▶ _What needs to be done_: Could you write out each entry exactly as it reads?

▶ _Supplied material_:
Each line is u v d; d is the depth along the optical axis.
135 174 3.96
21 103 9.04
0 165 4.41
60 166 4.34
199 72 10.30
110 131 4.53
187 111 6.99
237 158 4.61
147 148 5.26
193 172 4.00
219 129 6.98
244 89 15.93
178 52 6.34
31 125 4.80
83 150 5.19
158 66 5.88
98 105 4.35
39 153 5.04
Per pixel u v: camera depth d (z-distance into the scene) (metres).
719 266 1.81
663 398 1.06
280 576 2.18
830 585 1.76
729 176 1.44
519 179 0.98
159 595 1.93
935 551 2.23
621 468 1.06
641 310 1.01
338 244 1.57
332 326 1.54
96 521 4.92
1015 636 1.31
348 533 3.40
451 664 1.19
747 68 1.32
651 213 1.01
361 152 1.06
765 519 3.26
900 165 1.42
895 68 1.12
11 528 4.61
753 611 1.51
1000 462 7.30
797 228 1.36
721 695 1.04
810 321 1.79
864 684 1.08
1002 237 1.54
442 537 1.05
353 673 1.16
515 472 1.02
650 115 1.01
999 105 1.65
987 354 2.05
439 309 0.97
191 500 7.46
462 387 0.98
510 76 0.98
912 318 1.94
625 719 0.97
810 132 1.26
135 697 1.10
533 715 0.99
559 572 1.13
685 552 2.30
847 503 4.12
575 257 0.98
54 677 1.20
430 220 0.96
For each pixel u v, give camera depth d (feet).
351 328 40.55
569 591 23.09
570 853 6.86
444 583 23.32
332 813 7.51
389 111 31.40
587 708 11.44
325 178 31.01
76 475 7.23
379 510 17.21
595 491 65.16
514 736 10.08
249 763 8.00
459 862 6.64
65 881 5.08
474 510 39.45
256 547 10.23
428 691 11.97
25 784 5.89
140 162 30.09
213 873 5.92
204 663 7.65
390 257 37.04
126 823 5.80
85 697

▶ _Solution to the problem_:
Each line is u v d; d is the depth along the optical axis.
135 174 3.96
21 103 9.04
0 165 4.41
60 166 4.34
199 72 10.30
110 131 4.53
187 111 6.99
237 158 4.61
147 148 5.26
193 172 4.00
219 129 6.98
244 89 15.93
178 52 6.34
31 125 4.80
83 150 5.19
158 66 5.88
98 105 4.35
39 153 5.04
Per pixel u v: camera depth d (z-distance into the scene) (metres).
719 266 1.81
663 398 1.06
280 576 2.18
830 585 1.76
729 176 1.44
519 179 0.98
159 595 1.93
935 551 2.23
621 468 1.06
641 310 1.01
338 244 1.57
332 326 1.54
96 521 4.92
1015 636 1.31
348 533 3.40
451 664 1.19
747 68 1.32
651 213 1.01
361 152 1.06
765 519 3.26
900 165 1.42
895 68 1.12
11 528 4.61
753 611 1.51
1000 462 7.30
797 228 1.36
721 695 1.04
810 321 1.79
864 684 1.08
1002 237 1.54
442 537 1.05
353 673 1.16
515 472 1.02
650 115 1.01
999 105 1.65
987 354 2.05
439 309 0.97
191 500 7.46
462 387 0.98
510 76 0.98
912 318 1.94
625 719 0.97
810 132 1.26
135 697 1.10
533 715 0.99
559 572 1.13
685 552 2.30
847 503 4.12
575 257 0.98
54 677 1.20
430 220 0.96
For each pixel u v, give camera depth d (feet).
351 328 40.55
569 591 23.09
570 853 6.86
444 583 23.32
332 813 7.51
389 111 31.40
587 708 11.44
325 178 31.01
76 475 7.23
379 510 17.21
595 491 65.16
514 736 10.08
249 763 8.00
459 862 6.64
65 881 5.08
474 510 39.45
256 547 10.23
428 691 11.97
25 784 5.89
140 162 30.09
213 873 5.92
204 663 7.65
390 257 37.04
126 823 5.80
85 697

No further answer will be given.